Requirement:
Your task is to write out exactly the lines of the listing below, from the first down to the line that holds "kunstenaars, verschillende perspectieven, bezienswaardige".
<<<<
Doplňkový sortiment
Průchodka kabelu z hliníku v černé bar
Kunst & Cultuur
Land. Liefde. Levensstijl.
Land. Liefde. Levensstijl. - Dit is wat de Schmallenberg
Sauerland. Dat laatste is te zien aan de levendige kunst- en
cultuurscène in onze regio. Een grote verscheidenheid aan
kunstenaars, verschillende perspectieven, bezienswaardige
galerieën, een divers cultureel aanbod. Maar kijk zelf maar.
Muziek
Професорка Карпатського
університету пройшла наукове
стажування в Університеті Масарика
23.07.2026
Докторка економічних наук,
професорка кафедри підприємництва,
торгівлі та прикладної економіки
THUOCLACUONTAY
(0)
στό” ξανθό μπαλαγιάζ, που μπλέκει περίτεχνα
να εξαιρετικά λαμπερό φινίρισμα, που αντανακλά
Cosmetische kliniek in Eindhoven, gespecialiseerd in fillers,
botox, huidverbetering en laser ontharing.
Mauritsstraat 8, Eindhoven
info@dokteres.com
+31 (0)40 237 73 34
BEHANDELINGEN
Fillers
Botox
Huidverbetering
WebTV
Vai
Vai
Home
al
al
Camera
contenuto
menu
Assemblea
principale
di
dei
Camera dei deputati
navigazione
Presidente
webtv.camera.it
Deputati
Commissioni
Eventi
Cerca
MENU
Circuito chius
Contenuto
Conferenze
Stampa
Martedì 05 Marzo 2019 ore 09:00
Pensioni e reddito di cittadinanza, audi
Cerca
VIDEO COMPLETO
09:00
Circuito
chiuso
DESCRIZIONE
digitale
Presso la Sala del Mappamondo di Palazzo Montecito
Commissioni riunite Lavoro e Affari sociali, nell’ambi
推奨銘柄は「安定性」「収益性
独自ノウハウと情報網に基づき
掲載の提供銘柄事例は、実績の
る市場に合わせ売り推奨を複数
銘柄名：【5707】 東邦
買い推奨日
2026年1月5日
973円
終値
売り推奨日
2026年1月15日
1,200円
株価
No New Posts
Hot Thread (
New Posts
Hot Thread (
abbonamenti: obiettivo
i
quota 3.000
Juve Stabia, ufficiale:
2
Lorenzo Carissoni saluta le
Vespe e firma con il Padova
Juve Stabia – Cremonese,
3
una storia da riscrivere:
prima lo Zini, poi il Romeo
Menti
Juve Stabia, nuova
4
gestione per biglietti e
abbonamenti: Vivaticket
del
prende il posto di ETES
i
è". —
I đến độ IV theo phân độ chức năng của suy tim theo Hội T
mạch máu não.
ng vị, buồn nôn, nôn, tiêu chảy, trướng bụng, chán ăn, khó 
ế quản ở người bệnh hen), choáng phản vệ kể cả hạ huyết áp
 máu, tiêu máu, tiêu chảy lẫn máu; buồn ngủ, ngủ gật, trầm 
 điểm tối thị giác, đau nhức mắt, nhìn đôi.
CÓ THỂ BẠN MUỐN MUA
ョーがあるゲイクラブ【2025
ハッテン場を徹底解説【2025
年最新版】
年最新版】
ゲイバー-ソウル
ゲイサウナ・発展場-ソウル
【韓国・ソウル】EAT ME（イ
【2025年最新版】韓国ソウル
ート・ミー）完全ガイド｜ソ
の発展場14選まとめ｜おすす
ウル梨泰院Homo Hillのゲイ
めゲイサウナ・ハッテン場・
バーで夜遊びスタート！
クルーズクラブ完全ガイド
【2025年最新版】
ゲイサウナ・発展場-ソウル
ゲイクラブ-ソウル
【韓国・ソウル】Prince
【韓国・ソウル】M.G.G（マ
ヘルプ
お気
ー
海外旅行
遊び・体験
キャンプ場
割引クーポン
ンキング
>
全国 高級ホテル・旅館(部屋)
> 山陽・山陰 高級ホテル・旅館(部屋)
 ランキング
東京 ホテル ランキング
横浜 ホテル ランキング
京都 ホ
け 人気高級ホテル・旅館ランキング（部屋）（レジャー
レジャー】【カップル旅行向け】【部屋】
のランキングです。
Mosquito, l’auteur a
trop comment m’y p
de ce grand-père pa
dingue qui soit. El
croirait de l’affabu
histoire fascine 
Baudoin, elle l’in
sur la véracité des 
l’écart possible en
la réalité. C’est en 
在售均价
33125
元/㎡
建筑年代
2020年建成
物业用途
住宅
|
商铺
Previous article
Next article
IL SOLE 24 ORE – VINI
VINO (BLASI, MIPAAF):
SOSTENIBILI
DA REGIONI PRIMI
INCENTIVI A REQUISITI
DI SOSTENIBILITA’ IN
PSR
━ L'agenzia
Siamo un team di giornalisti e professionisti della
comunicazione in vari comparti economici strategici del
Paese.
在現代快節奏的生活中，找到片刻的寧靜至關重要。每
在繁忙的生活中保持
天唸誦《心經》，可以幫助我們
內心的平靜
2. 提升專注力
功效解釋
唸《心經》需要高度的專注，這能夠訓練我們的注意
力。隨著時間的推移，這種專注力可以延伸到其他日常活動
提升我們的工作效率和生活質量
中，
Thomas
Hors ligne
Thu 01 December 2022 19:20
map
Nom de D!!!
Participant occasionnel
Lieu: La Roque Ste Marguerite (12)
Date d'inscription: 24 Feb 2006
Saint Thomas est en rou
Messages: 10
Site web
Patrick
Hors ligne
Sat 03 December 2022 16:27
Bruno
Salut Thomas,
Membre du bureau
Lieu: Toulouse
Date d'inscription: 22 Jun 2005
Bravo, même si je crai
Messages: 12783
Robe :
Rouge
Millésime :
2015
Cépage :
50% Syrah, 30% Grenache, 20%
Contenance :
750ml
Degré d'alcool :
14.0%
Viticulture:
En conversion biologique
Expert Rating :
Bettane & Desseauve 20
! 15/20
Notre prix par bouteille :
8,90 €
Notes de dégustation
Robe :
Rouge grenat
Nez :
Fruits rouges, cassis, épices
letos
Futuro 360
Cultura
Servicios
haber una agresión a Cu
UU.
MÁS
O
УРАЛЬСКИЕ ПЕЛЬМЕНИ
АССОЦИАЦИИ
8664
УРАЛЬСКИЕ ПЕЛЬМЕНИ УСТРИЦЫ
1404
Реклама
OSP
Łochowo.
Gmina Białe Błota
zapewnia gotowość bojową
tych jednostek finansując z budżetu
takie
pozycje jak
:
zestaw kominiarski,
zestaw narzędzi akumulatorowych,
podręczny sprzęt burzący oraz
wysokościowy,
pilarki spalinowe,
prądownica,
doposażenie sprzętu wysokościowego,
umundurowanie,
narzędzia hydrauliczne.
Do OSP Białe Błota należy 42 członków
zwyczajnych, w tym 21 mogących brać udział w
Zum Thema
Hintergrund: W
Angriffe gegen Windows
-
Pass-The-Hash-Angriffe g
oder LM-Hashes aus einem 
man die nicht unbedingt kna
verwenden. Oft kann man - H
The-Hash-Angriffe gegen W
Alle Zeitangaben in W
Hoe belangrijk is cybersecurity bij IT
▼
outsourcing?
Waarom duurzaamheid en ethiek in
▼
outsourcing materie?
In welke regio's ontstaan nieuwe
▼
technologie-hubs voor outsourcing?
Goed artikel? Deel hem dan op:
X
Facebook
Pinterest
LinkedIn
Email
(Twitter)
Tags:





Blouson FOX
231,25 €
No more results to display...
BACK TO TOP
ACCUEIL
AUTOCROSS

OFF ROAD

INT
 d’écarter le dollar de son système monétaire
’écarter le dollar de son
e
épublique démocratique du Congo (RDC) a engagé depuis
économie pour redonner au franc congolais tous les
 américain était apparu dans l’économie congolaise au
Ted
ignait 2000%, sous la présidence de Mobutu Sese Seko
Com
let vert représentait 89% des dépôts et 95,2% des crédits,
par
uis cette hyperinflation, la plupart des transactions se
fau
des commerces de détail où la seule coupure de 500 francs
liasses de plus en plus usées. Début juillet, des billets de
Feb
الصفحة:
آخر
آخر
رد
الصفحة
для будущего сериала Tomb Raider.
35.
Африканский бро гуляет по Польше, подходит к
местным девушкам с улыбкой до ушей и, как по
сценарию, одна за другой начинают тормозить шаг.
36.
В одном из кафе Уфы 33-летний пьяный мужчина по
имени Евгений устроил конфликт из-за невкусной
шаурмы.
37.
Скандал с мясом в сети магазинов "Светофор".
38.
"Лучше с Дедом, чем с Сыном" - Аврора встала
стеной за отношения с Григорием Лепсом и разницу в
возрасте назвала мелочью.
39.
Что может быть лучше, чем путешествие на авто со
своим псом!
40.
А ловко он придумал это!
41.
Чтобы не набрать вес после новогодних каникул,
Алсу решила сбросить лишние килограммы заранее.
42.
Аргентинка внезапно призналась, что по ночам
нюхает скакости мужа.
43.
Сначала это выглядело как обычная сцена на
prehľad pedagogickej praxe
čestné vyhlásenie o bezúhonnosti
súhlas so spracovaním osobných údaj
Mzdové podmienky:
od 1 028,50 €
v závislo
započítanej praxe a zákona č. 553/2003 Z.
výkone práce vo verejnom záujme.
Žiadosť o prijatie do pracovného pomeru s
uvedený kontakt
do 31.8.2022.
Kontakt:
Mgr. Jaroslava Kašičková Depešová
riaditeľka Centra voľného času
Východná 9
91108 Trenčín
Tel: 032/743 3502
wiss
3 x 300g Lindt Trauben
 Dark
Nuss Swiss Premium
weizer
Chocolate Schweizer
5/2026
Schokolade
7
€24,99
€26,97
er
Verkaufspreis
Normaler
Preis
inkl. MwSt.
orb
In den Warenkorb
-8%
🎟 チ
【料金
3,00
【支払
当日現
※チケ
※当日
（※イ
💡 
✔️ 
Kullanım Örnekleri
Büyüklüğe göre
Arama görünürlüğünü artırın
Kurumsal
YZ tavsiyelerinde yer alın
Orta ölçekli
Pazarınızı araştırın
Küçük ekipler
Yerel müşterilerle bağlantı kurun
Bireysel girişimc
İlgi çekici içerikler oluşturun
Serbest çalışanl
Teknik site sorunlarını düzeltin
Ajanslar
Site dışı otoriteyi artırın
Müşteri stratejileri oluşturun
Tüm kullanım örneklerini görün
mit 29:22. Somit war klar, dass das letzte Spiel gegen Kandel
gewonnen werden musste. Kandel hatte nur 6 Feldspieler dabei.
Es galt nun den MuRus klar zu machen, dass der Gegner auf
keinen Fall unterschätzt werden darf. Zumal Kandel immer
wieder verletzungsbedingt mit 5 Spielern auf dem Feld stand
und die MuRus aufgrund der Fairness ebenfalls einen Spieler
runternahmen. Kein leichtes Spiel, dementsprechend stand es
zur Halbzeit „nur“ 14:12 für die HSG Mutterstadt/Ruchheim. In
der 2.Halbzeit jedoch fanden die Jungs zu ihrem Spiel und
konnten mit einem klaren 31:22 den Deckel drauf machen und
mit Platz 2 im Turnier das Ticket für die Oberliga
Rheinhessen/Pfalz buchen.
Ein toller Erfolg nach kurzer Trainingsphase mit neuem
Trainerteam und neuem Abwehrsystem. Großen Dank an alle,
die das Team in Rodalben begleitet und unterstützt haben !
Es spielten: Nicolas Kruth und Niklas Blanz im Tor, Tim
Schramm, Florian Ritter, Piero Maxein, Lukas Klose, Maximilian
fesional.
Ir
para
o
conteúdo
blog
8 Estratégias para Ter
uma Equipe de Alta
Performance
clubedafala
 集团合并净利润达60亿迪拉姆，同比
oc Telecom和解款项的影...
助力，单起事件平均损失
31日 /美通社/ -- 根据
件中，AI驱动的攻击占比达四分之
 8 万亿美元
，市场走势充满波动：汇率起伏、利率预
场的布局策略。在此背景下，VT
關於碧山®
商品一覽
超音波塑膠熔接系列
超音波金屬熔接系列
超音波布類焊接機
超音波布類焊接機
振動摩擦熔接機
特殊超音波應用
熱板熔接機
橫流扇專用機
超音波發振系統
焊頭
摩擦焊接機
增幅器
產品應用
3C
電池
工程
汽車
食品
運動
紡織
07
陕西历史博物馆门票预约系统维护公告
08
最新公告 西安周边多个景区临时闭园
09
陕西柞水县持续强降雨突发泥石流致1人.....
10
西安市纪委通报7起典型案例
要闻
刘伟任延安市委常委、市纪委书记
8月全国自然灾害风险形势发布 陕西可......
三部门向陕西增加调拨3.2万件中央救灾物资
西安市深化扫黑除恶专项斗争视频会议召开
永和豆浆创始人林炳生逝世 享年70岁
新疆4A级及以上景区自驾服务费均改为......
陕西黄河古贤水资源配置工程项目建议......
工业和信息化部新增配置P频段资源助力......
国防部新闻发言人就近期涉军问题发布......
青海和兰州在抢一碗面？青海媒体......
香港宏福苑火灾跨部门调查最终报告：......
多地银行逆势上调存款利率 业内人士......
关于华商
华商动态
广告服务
>>>>
Your solution:
Doplňkový sortiment
Průchodka kabelu z hliníku v černé bar
Kunst & Cultuur
Land. Liefde. Levensstijl.
Land. Liefde. Levensstijl. - Dit is wat de Schmallenberg
Sauerland. Dat laatste is te zien aan de levendige kunst- en
cultuurscène in onze regio. Een grote verscheidenheid aan
kunstenaars, verschillende perspectieven, bezienswaardige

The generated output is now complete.